NY Times has a good article on the state of recommender systems: “If You Liked This, Sure to Love That “. This is a description of one of the problems:
But his progress had slowed to a crawl. [...] Bertoni says it’s partly because of “Napoleon Dynamite,” an indie comedy from 2004 that achieved cult status and went on to become extremely popular on Netflix. It is, Bertoni and others have discovered, maddeningly hard to determine how much people will like it. When Bertoni runs his algorithms on regular hits like “Lethal Weapon” or “Miss Congeniality” and tries to predict how any given Netflix user will rate them, he’s usually within eight-tenths of a star.
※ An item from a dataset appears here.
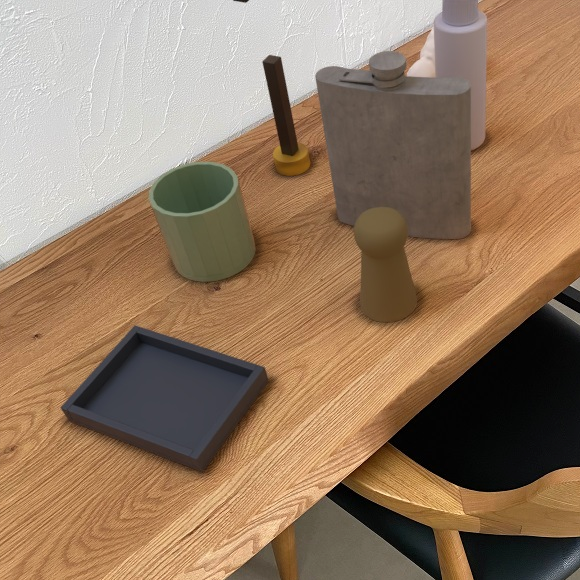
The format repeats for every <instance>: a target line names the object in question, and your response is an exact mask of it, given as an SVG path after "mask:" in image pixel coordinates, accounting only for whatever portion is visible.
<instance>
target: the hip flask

But with films like “Napoleon Dynamite,” he’s off by an average of 1.2 stars.
The reason, Bertoni says, is that “Napoleon Dynamite” is very weird and very polarizing. [...] It’s the type of quirky entertainment that tends to be either loved or despised.
And here is the stunning conclusion by fortunately anonymous computer scientists:
Some computer scientists think the “Napoleon Dynamite” problem exposes a serious weakness of computers. They cannot anticipate the eccentric ways that real people actually decide to take a chance on a movie.
Actually, computers do quite a good job modeling probability distributions for those more eccentric and unpredictable of us. Yes, the humble probability distribution, the centuries-old staple of statisticians is enough to model eccentricity! The problem is that Netflix makes it hard to use sophisticated models the scoring function is the antiquated and not just pre-Bayesian but actually pre-probabilistic root mean squared error or RMSE. For all practical purposes, the square root in RMSE is a monotonic transformation that won’t affect the ranking of recommender models, and we can drop it outright.
So, if one looked at the distribution of ratings for Napoleon Dynamite on Amazon, it has high variance:
On the other hand, Lethal Weapon 4 ratings have lower variance:
If we use the average number of stars as the context-ignorant unpersonalized predictor (which I’ve discussed before), ND will give you mean squared pain of 3.8, and LW4 will give you the mean squared pain of 2.7. Now, your model might choose not to make recommendations with controversial movies – but this won’t help you on Netflix Prize – you’re forced to make errors even when you know you’re making them. (R)MSE is pre-probabilistic: it gives no advantage to a probabilistic model that’s aware of its own uncertainty.